How to see Conflict as an Opportunity

Who really needs conflict? It’s disruptive anyway you approach it. It robs you of time and a great deal of positive energy that you definitely need to have in the workplace to maintain harmonious relationships with other co-workers. Whether we like it or not, conflicts exist because everyone has a different way of looking at things and, therefore, opposing viewpoints clash.

Luckily, a conflict does not necessarily have to end up in a dead-end situation where there is no fruitful result. If properly managed, a conflict may be a healthy enabler of growth, professional and business development.  

Here are a few crucial steps to help you approach conflict through a lens of opportunity for learning, growing, improving communication and so on.

Understand Conflict

The first step begins with defining conflict and understanding your reactions in a conflict situation. So when you think of conflict, what is the first thing that comes to mind? What is your first response when you are involved in a conflict? What are possible sources of conflict? Self-awareness and knowing how you respond to conflict is the key to effective conflict resolution, communication and (re)connection with others. On top of this, effective leaders should be able to handle conflicts without losing track of their goals. Today’s complex world calls for a more diverse range of responses and greater skills for resolving conflict. This means that as a successful professional, you should not see conflict as a “battle to be won” but as a “battle to be won”. As an Indian proverb says “the best way to eliminate an enemy is to make him your friend”.
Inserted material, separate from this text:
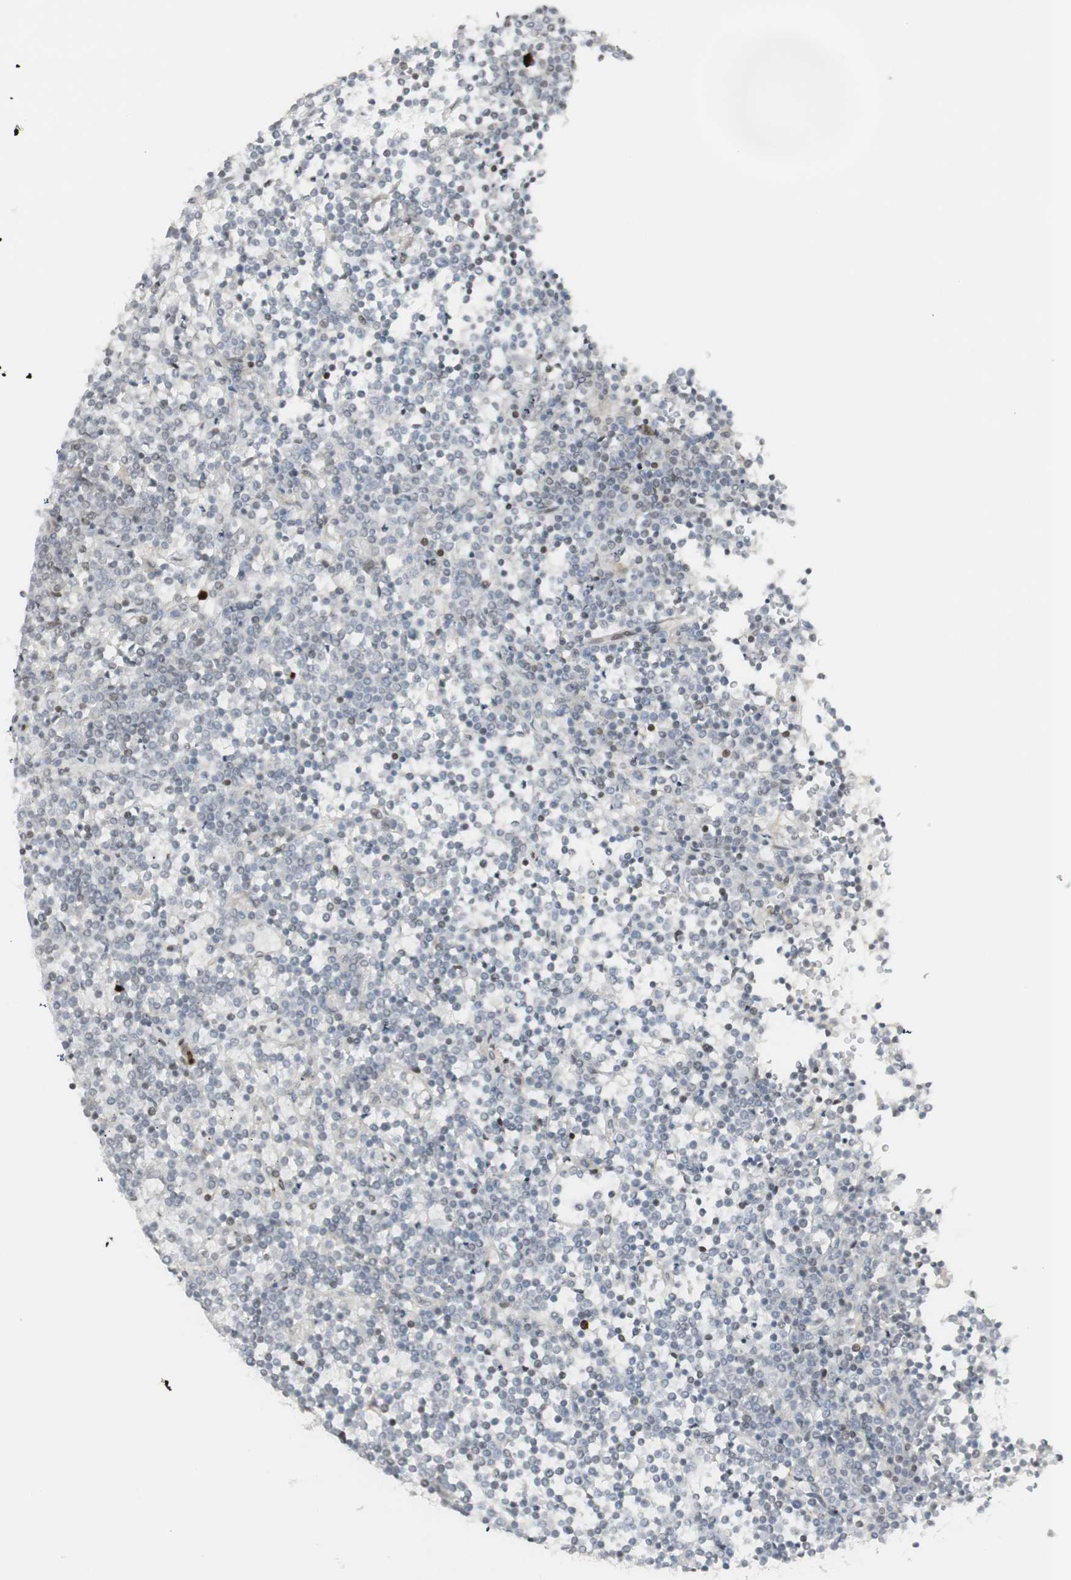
{"staining": {"intensity": "negative", "quantity": "none", "location": "none"}, "tissue": "lymphoma", "cell_type": "Tumor cells", "image_type": "cancer", "snomed": [{"axis": "morphology", "description": "Malignant lymphoma, non-Hodgkin's type, Low grade"}, {"axis": "topography", "description": "Spleen"}], "caption": "The image demonstrates no staining of tumor cells in lymphoma.", "gene": "C1orf116", "patient": {"sex": "female", "age": 19}}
Approach conflict as an opportunity for growth

Conflict provides an opportunity for growth, especially as the workplace becomes more culturally and generationally diverse. Learning to see things from different points of view and respecting the unique differences in people surrounding you is a crucial step for self-development. Don’t just unproductively undervalue the intelligence and contribution of people you are not comfortable with. Every co-worker represents a unique opportunity for professional advancement and, therefore, it is worth capitalising on such meaningful interpersonal relationships.
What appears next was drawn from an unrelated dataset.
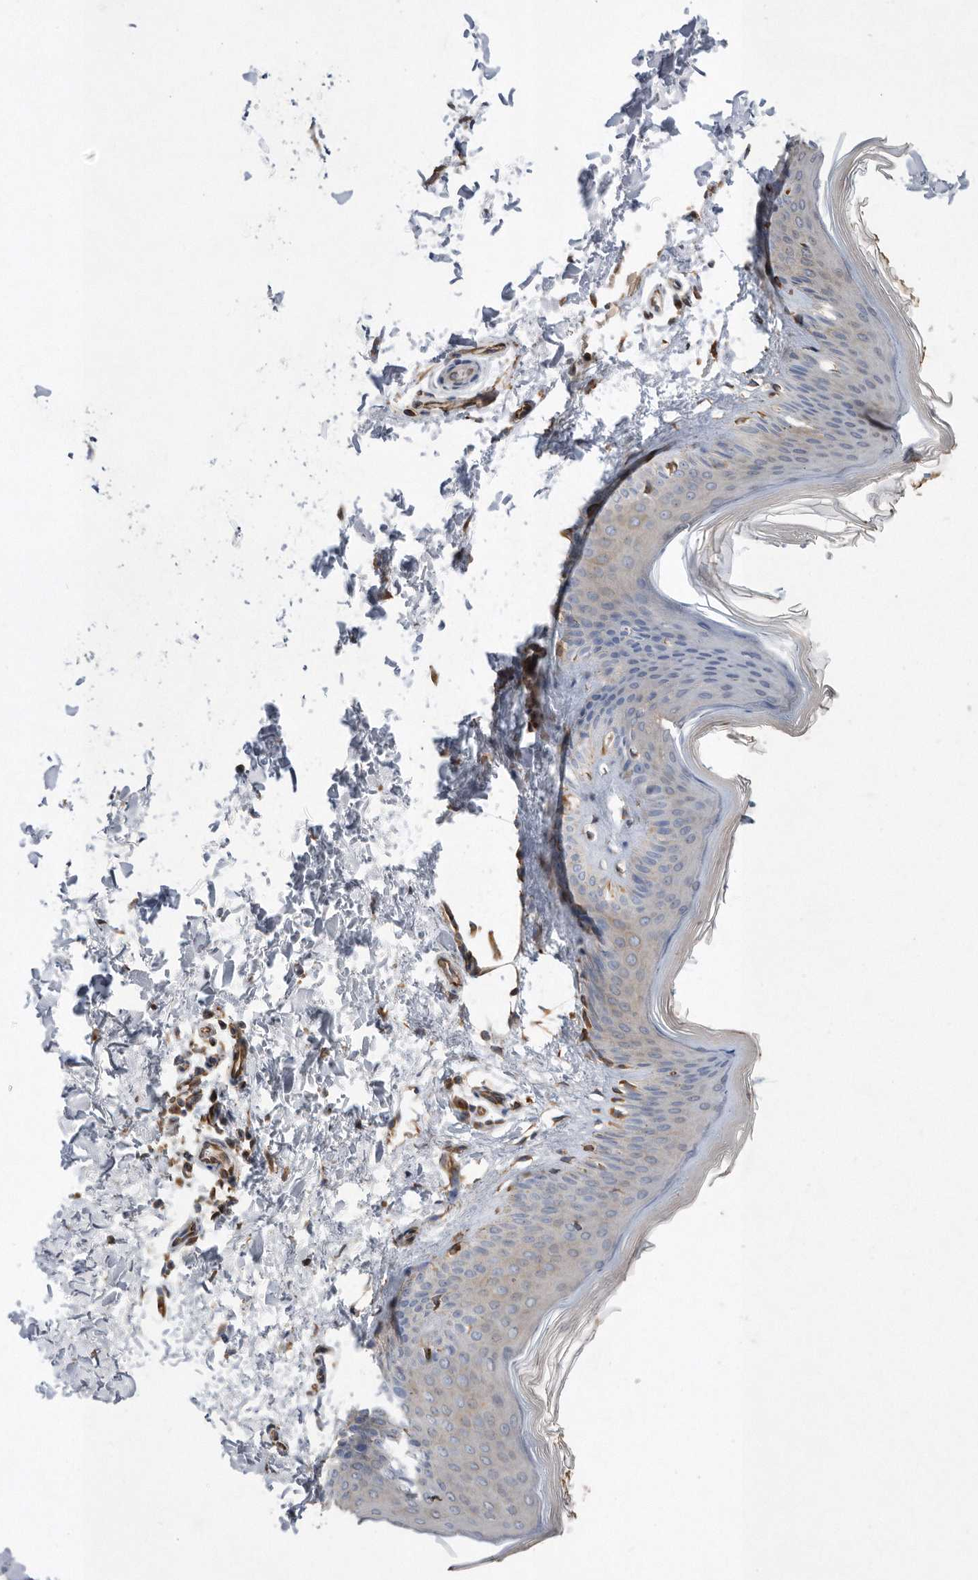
{"staining": {"intensity": "moderate", "quantity": ">75%", "location": "cytoplasmic/membranous"}, "tissue": "skin", "cell_type": "Fibroblasts", "image_type": "normal", "snomed": [{"axis": "morphology", "description": "Normal tissue, NOS"}, {"axis": "topography", "description": "Skin"}], "caption": "This micrograph demonstrates immunohistochemistry (IHC) staining of unremarkable human skin, with medium moderate cytoplasmic/membranous staining in about >75% of fibroblasts.", "gene": "PON2", "patient": {"sex": "female", "age": 27}}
Understand that conflict may lead to productive results and enhance communication

Conflict can be a warning sign that there is a communication problem between two or more parties in a department, or the company is at risk. As an outstanding leader, it is your duty to find out why people feel the way they do. Is it because they feel they don’t get the information they feel they need or is it because they don’t properly understand the decisions that directly affect them? When a conflict arises, encourage people to get out of their comfort zone and speak, ask for their input on issues that concern them, and listen with an open mind. Get their side of the story, listen to their feelings and emotions, interests and concerns, engage people in a meaningful dialogue and invite divergent ideas or experiences in the discussion. The point here is that this sort of productive conflict may help us explore new possibilities and generate an array of new ideas that can fuel up productivity, creativity and innovation.   

Be aware that conflict is part of meaningful relationships

It may sound weird, but for most effective leaders, no authentic relationship with a colleague, client or external partner was formed until they experienced a little tension with them. Truthful relationships are tested through adverse circumstances so you can better understand someone when a turbulent situation arises. Embrace conflict as an opportunity to explore your own leadership maturity in depth and know your limitations and boundaries when dealing with conflict.

See conflict as an opportunity for creative change and development

Last but not least, conflict can be a life force filled with tension and energy. We rarely come up with innovative ideas and new insights when we are feeling comfortable or settled with the status quo. Harness creative conflict as much as you can and get it to work for your company’s benefit. Realise that conflict is an agent of evolution and change and a sign telling us that we can no longer remain at the current level. Try to make the most of the generative energy of conflict to uncover better possibilities and foster creative change.

These are just a few ways to approach conflict as an opportunity. The main takeaways of this article are to recognise conflict as a springboard to improvement and an opportunity for growth. Instead of creating tension with people, learn to appreciate how each individual can influence you positively with his unique insights, knowledge, soft and hard skills that you might not possess.